6 years 11 months 1 week ago Tuesday, November 14 2017 Nov 14, 2017 November 14, 2017 5:10 PM November 14, 2017 in News
Source: ABC News

TEXAS- The November massacre at a Texas church has obliged one church's pastor to carry a gun, and fellow clergy members plan on protecting their congregants by arming themselves as well.

"Churches are more vulnerable than ever before," Pastor Joe Worley of First Baptist Church in Groves, Texas, said.

Worley's congregation is about three hours east of Sutherland Springs, where Devin Kelley allegedly blasted his way into a church Nov. 5 with a high-powered rifle, killing 26 people and wounding 20 others.

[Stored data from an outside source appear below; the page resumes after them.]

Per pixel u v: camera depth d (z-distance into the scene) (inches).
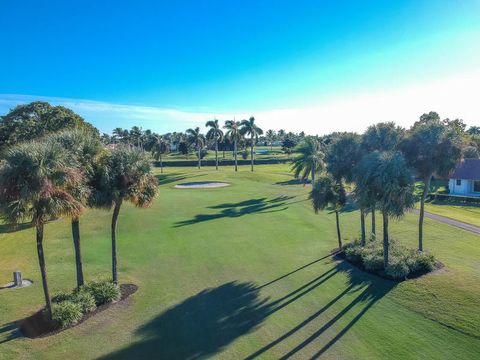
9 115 1809.8
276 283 770.8
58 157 517.0
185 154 5251.0
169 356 500.7
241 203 1770.4
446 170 876.0
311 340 540.4
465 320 576.4
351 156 1013.2
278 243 1080.8
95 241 1097.4
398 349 513.0
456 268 808.3
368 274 804.6
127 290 730.8
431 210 1529.3
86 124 2016.5
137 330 571.8
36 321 590.2
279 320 604.7
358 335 552.7
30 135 1660.9
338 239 1087.6
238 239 1123.9
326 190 999.0
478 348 508.7
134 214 1466.5
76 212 554.3
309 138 2046.0
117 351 512.7
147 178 717.3
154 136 3796.8
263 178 2847.0
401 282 741.9
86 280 778.2
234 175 2928.2
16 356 496.7
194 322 599.2
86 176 642.2
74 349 517.0
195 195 2007.9
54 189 520.4
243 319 609.6
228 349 517.7
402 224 1272.1
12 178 490.0
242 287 750.5
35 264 890.1
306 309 645.3
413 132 908.6
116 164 678.5
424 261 805.9
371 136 973.2
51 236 1146.0
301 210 1592.0
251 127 3491.6
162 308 652.1
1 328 569.9
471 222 1279.5
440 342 528.1
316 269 853.2
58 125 1742.1
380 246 933.8
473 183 2073.1
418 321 589.9
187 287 751.1
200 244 1069.1
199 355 503.2
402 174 764.0
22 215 511.8
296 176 2059.5
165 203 1743.4
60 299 646.5
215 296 705.6
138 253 985.5
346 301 674.2
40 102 1846.7
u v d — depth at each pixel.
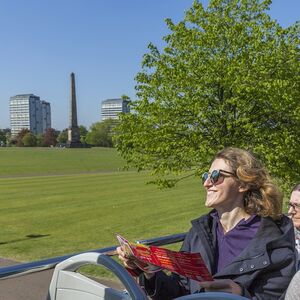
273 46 8.72
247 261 2.36
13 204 20.30
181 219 15.30
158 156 9.61
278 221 2.52
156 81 9.31
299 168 8.55
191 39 9.27
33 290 6.55
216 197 2.52
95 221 15.02
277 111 8.41
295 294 1.91
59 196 23.94
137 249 2.36
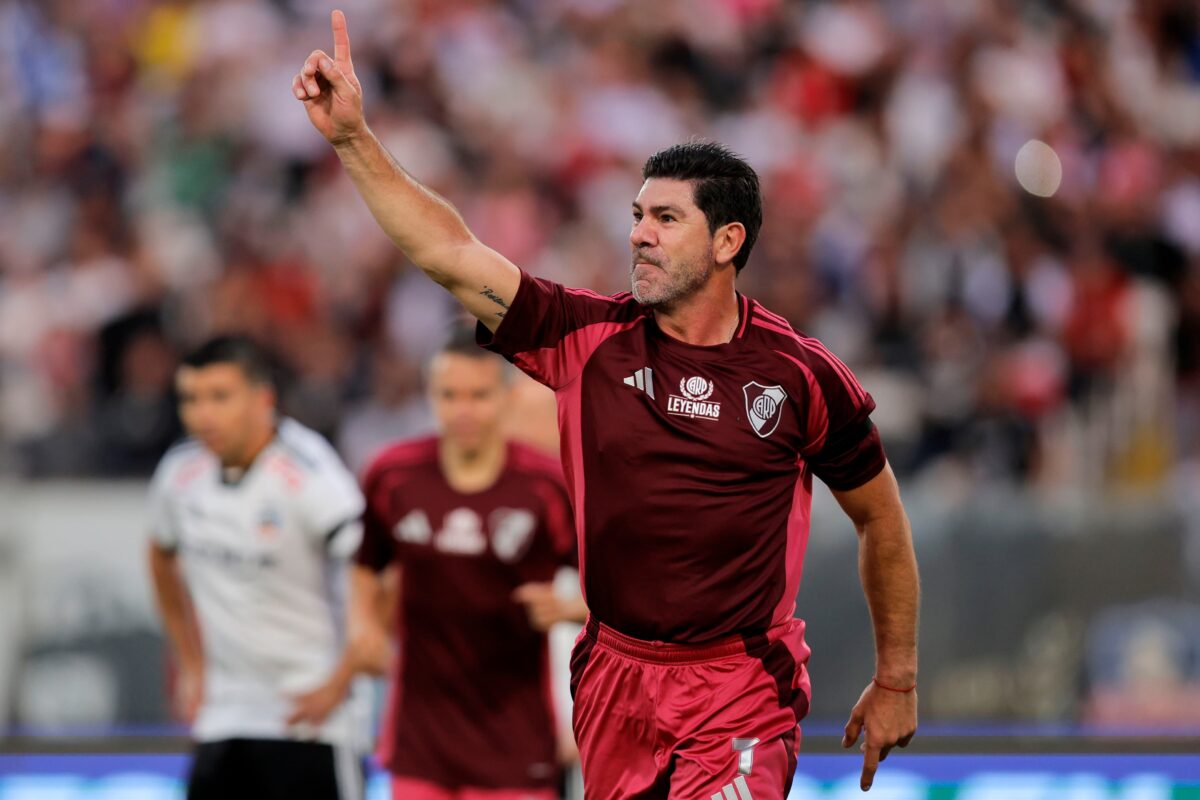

"You think that it will never happen, but we need to be careful, as Christians, not to be naive," he said.

At least six other church attacks have occurred around the nation within the past ten years, as well as a Baton Rouge church in 2006. 

Pastor Worley says worshippers attending his church are allowed to carry concealed weapons, but anyone arriving with weapons in the open are "asked to cover," even though Texas is an open-carry state. 

Worley, however, says he refuses to wear his weapon while preaching.

"I’ve told my safety team, 'Listen, I can’t be up there teaching and preaching and also carrying. So I’m going to trust in the Lord and trust you guys that if something happens, you will act,'" he said.

Meanwhile, Marengo Christian Church in Morrow County, Ohio is taking a more direct approach.

Pastor Jeff Copley started concealed-carry training courses in 2004 as a way to increase attendance, and he's now posted a sign on the building announcing that members have the right to take arms into the church.

Since then, he has seen his 50-member evangelical congregation — including farmers, machinists and highway workers — turn to firearms.

“We say it’s their right if they want to exercise it, and others have been mugged or disabled by vicious attacks,” he said. “There’s also women who are abused by a spouse or victims of rape.”

He declined to say whether he carries a gun in the pulpit.

At the kickoff of each training seminar, Copley said, he recites the same directive.

“I say, ‘I pray for them. I pray for myself that, whenever I put my gun on, my prayer is I will never have to use it,” he said. “So far, that’s been an answered prayer.”